═══ MATERIAL SUPPLIED

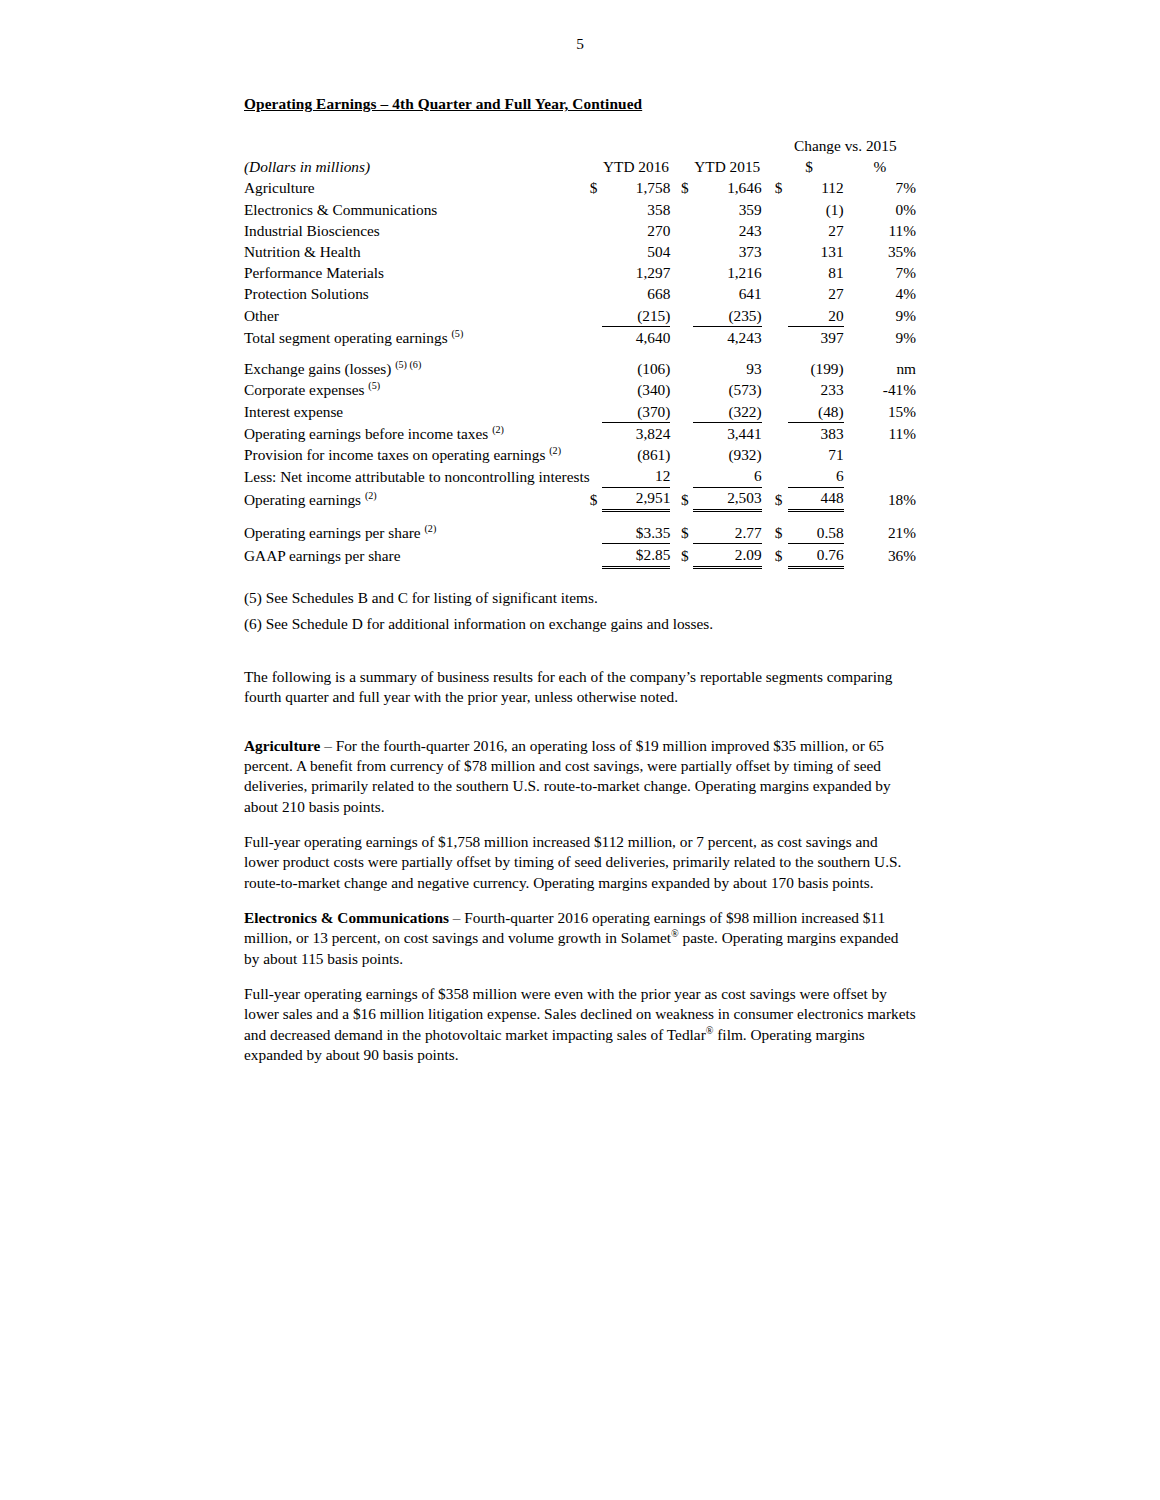5
Operating Earnings – 4th Quarter and Full Year, Continued
| | | | | | | | Change vs. 2015 |
| (Dollars in millions) | | YTD 2016 | | | YTD 2015 | | $ | % |
| Agriculture | $ | 1,758 | | $ | 1,646 | | $ | 112 | 7% |
| Electronics & Communications | | 358 | | | 359 | | | (1) | 0% |
| Industrial Biosciences | | 270 | | | 243 | | | 27 | 11% |
| Nutrition & Health | | 504 | | | 373 | | | 131 | 35% |
| Performance Materials | | 1,297 | | | 1,216 | | | 81 | 7% |
| Protection Solutions | | 668 | | | 641 | | | 27 | 4% |
| Other | | (215) | | | (235) | | | 20 | 9% |
| Total segment operating earnings (5) | | 4,640 | | | 4,243 | | | 397 | 9% |
| Exchange gains (losses) (5) (6) | | (106) | | | 93 | | | (199) | nm |
| Corporate expenses (5) | | (340) | | | (573) | | | 233 | -41% |
| Interest expense | | (370) | | | (322) | | | (48) | 15% |
| Operating earnings before income taxes (2) | | 3,824 | | | 3,441 | | | 383 | 11% |
| Provision for income taxes on operating earnings (2) | | (861) | | | (932) | | | 71 | |
| Less: Net income attributable to noncontrolling interests | | 12 | | | 6 | | | 6 | |
| Operating earnings (2) | $ | 2,951 | | $ | 2,503 | | $ | 448 | 18% |
| Operating earnings per share (2) | | $3.35 | | $ | 2.77 | | $ | 0.58 | 21% |
| GAAP earnings per share | | $2.85 | | $ | 2.09 | | $ | 0.76 | 36% |
(5) See Schedules B and C for listing of significant items.
(6) See Schedule D for additional information on exchange gains and losses.
The following is a summary of business results for each of the company’s reportable segments comparing fourth quarter and full year with the prior year, unless otherwise noted.
Agriculture – For the fourth-quarter 2016, an operating loss of $19 million improved $35 million, or 65 percent. A benefit from currency of $78 million and cost savings, were partially offset by timing of seed deliveries, primarily related to the southern U.S. route-to-market change. Operating margins expanded by about 210 basis points.
Full-year operating earnings of $1,758 million increased $112 million, or 7 percent, as cost savings and lower product costs were partially offset by timing of seed deliveries, primarily related to the southern U.S. route-to-market change and negative currency. Operating margins expanded by about 170 basis points.
Electronics & Communications – Fourth-quarter 2016 operating earnings of $98 million increased $11 million, or 13 percent, on cost savings and volume growth in Solamet® paste. Operating margins expanded by about 115 basis points.
Full-year operating earnings of $358 million were even with the prior year as cost savings were offset by lower sales and a $16 million litigation expense. Sales declined on weakness in consumer electronics markets and decreased demand in the photovoltaic market impacting sales of Tedlar® film. Operating margins expanded by about 90 basis points.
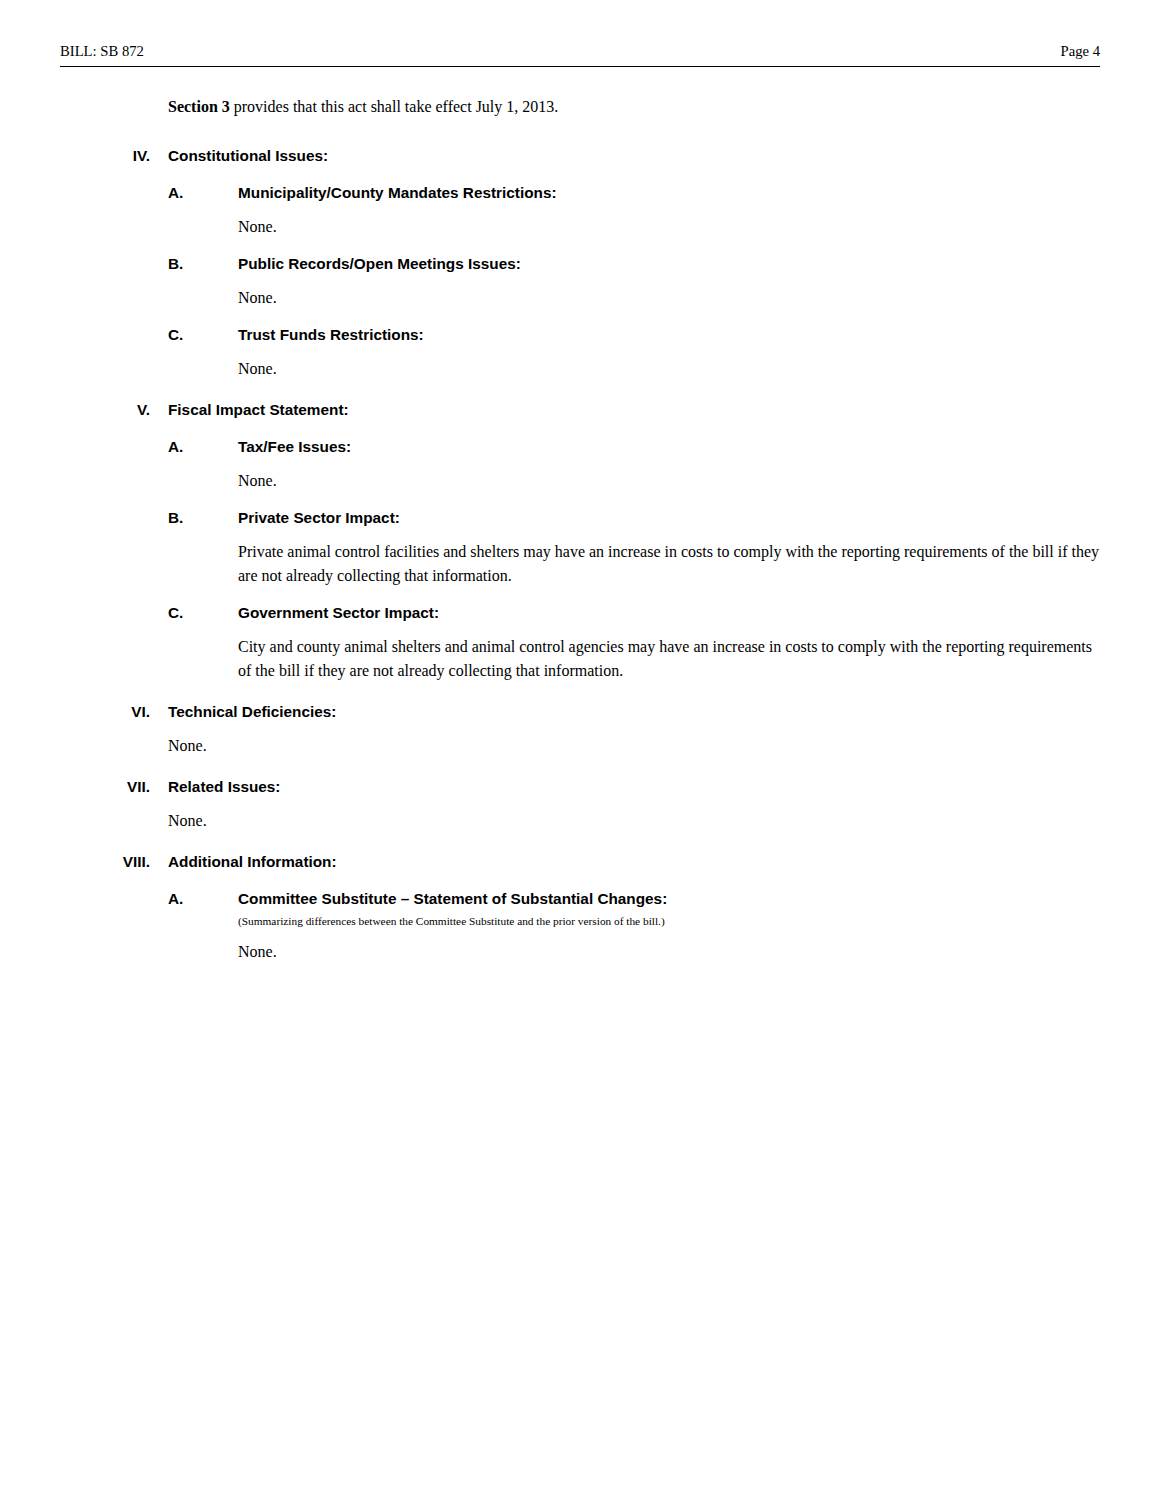BILL: SB 872
Page 4
Section 3 provides that this act shall take effect July 1, 2013.
IV.
Constitutional Issues:
A.
Municipality/County Mandates Restrictions:
None.
B.
Public Records/Open Meetings Issues:
None.
C.
Trust Funds Restrictions:
None.
V.
Fiscal Impact Statement:
A.
Tax/Fee Issues:
None.
B.
Private Sector Impact:
Private animal control facilities and shelters may have an increase in costs to comply with the reporting requirements of the bill if they are not already collecting that information.
C.
Government Sector Impact:
City and county animal shelters and animal control agencies may have an increase in costs to comply with the reporting requirements of the bill if they are not already collecting that information.
VI.
Technical Deficiencies:
None.
VII.
Related Issues:
None.
VIII.
Additional Information:
A.
Committee Substitute – Statement of Substantial Changes: (Summarizing differences between the Committee Substitute and the prior version of the bill.)
None.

══════

(TASK OBJECTIVE)
Lines in the data that hold "share" must be located and copied.

(SOLVED EXERCISE)
| Operating earnings per share (2) | | $3.35 | | $ | 2.77 | | $ | 0.58 | 21% |
| GAAP earnings per share | | $2.85 | | $ | 2.09 | | $ | 0.76 | 36% |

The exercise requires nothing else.